Last week’s special general meeting made quorum, the first time in years

By Alison Roach
Photos by Mark Burnham

Last Thursday’s SFSS special general meeting (SGM) was the most attended in years, drawing the full quorum of 240 students needed to make changes to SFSS by-laws. The motion to amend the society’s bylaws passed, and will go into effect May 1, 2014.

“I don’t think since 2006 or 2008 has the SFSS actually had a quorate general meeting,” said SFSS president Lorenz Yeung, who chaired the event. The meeting was called to order an hour after it was scheduled to begin.

The proposed bylaw changes were voted on as part of an omnibus package. A motion to break up the bylaws and vote on them piece by piece was made, but quickly defeated. The omnibus package included changes to 15 of the 22 existing bylaws, as well as the creation of a new one.

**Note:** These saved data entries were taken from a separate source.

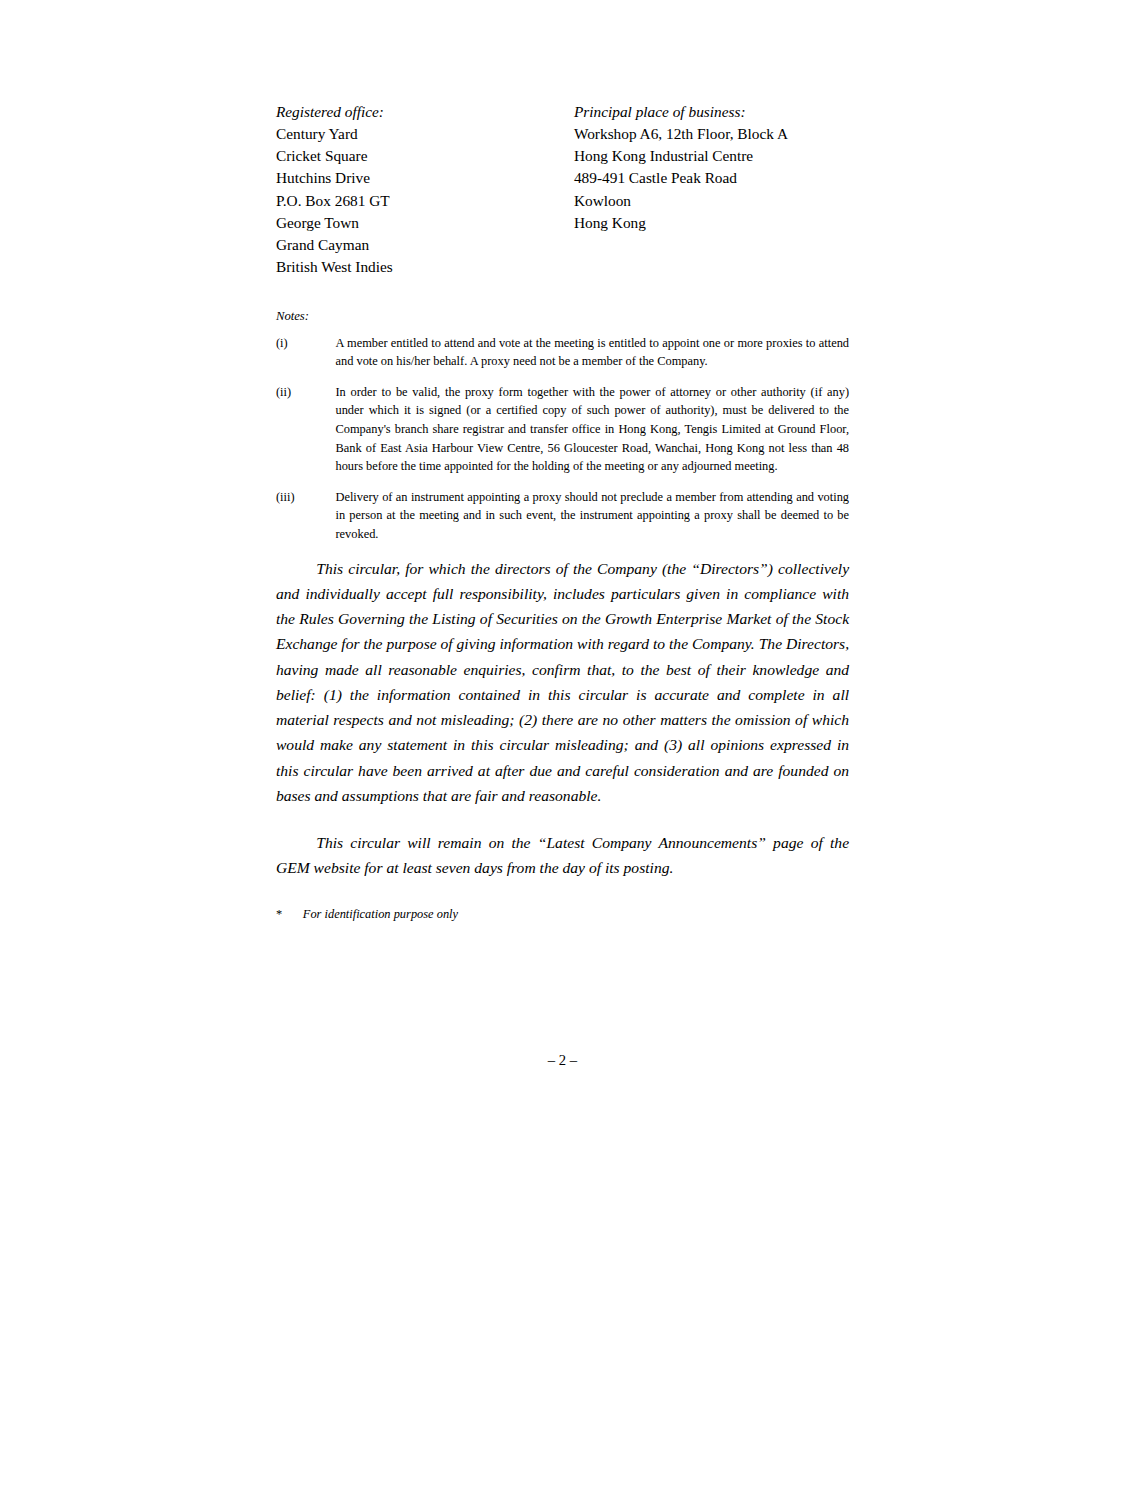| Registered office: | Principal place of business: |
| Century Yard | Workshop A6, 12th Floor, Block A |
| Cricket Square | Hong Kong Industrial Centre |
| Hutchins Drive | 489-491 Castle Peak Road |
| P.O. Box 2681 GT | Kowloon |
| George Town | Hong Kong |
| Grand Cayman | |
| British West Indies | |
Notes:
| (i) | A member entitled to attend and vote at the meeting is entitled to appoint one or more proxies to attend and vote on his/her behalf. A proxy need not be a member of the Company. |
| (ii) | In order to be valid, the proxy form together with the power of attorney or other authority (if any) under which it is signed (or a certified copy of such power of authority), must be delivered to the Company's branch share registrar and transfer office in Hong Kong, Tengis Limited at Ground Floor, Bank of East Asia Harbour View Centre, 56 Gloucester Road, Wanchai, Hong Kong not less than 48 hours before the time appointed for the holding of the meeting or any adjourned meeting. |
| (iii) | Delivery of an instrument appointing a proxy should not preclude a member from attending and voting in person at the meeting and in such event, the instrument appointing a proxy shall be deemed to be revoked. |
This circular, for which the directors of the Company (the “Directors”) collectively and individually accept full responsibility, includes particulars given in compliance with the Rules Governing the Listing of Securities on the Growth Enterprise Market of the Stock Exchange for the purpose of giving information with regard to the Company. The Directors, having made all reasonable enquiries, confirm that, to the best of their knowledge and belief: (1) the information contained in this circular is accurate and complete in all material respects and not misleading; (2) there are no other matters the omission of which would make any statement in this circular misleading; and (3) all opinions expressed in this circular have been arrived at after due and careful consideration and are founded on bases and assumptions that are fair and reasonable.
This circular will remain on the “Latest Company Announcements” page of the GEM website for at least seven days from the day of its posting.
*For identification purpose only
– 2 –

Discussion was also cut short twice, as an audience member called the question and forced a vote to adopt the agenda, and later to pass the bylaw changes. Going through the omnibus package proved lengthy, and was cut off after by the student attendees after bylaw nine.
The changes ranged from small language changes to different terms, such as the renaming of SFSS Forum to the Council. Major alterations included the elimination of the board’s internal relations officer position, to be replaced by an executive director. The member services officer position was also split into two separate offices, one focused on community, and the other on administration.

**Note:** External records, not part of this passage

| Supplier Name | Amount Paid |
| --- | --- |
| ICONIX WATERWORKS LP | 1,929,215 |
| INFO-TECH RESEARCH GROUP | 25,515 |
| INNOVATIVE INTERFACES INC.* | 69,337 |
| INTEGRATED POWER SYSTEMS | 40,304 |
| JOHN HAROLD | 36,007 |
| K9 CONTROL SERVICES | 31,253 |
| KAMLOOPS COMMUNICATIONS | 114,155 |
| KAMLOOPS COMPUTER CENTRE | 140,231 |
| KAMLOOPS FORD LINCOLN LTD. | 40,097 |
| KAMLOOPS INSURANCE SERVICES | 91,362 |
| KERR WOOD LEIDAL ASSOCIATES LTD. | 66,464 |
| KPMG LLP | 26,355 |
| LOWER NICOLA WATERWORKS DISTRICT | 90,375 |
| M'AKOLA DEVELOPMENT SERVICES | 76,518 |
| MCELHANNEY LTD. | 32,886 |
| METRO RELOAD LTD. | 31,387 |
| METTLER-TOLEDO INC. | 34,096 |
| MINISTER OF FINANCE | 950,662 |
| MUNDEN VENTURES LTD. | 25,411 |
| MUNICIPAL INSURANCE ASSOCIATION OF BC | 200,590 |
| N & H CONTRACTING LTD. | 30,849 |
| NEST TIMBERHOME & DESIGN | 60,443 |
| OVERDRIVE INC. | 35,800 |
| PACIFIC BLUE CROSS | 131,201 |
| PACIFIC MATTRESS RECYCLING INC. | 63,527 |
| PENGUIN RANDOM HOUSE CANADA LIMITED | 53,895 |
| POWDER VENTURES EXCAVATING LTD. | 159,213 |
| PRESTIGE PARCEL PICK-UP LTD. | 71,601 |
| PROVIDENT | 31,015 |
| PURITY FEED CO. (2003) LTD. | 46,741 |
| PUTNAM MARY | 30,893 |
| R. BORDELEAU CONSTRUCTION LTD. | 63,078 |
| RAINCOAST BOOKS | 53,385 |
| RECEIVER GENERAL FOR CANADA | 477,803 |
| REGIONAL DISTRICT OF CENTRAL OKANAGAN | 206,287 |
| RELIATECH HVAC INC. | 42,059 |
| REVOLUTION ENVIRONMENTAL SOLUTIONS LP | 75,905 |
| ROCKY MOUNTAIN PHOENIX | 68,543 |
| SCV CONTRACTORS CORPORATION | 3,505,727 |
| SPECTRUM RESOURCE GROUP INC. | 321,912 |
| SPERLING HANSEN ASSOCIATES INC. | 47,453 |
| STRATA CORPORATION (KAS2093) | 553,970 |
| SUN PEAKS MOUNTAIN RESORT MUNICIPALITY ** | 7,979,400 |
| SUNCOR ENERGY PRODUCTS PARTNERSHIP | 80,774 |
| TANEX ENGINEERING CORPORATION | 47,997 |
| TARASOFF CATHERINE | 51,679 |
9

Another major change was the formal creation of Faculty Student Unions (DSUs), under the new bylaw. Though DSUs such as the Society of Arts and Social Sciences (SASS) and Business Administration Student Society (BASS) have been operating on campus for a while, they haven’t been recognized by the SFSS as FSUs.

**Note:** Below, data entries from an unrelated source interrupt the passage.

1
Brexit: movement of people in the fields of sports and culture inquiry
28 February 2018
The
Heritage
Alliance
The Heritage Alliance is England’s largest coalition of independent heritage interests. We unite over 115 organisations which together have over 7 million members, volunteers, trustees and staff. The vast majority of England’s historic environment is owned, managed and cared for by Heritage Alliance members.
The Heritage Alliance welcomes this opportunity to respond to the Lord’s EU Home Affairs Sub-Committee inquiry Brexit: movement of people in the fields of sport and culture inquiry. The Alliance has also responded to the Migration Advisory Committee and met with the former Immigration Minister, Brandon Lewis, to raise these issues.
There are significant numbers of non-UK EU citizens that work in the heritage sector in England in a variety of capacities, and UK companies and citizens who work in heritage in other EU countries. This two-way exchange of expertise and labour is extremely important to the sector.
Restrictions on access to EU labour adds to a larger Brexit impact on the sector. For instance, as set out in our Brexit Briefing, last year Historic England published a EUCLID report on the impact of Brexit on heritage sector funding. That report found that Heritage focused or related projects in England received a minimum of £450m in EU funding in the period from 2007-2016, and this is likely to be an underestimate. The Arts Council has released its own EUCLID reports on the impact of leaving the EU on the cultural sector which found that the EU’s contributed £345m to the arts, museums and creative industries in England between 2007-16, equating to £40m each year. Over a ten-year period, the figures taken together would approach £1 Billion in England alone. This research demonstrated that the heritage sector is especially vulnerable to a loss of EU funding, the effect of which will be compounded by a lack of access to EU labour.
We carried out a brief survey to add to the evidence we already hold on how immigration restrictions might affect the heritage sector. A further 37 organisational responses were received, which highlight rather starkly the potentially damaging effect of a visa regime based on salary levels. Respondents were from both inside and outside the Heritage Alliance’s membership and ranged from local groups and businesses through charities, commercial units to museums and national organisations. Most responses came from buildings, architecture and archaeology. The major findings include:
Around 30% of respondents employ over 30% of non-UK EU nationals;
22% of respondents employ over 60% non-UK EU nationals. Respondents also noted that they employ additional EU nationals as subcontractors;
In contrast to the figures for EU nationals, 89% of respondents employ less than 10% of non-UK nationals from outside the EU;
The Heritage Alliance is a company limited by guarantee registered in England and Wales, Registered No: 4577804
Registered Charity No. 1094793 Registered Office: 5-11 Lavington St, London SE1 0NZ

Yeung explained: “The intent of this bylaw is to introduce another level of — you could call it governance . . . in between the board and departmental student unions. Currently the board directly manages and provides funding for departmental student unions.

It makes it difficult for those in the same faculty to hold campus-wide events.”

The new bylaw allows these FSUs to be formally established by referendum, and would then in turn recognize and represent DSUs in the faculty.
The motion to amend the bylaws passed by a wide margin, opposed by only a few members of the audience who had previously wished to sever the bylaws, and discuss each in detail. Afterwards, Yeung closed by saying, “Thank you, everyone. We made history in the society today.”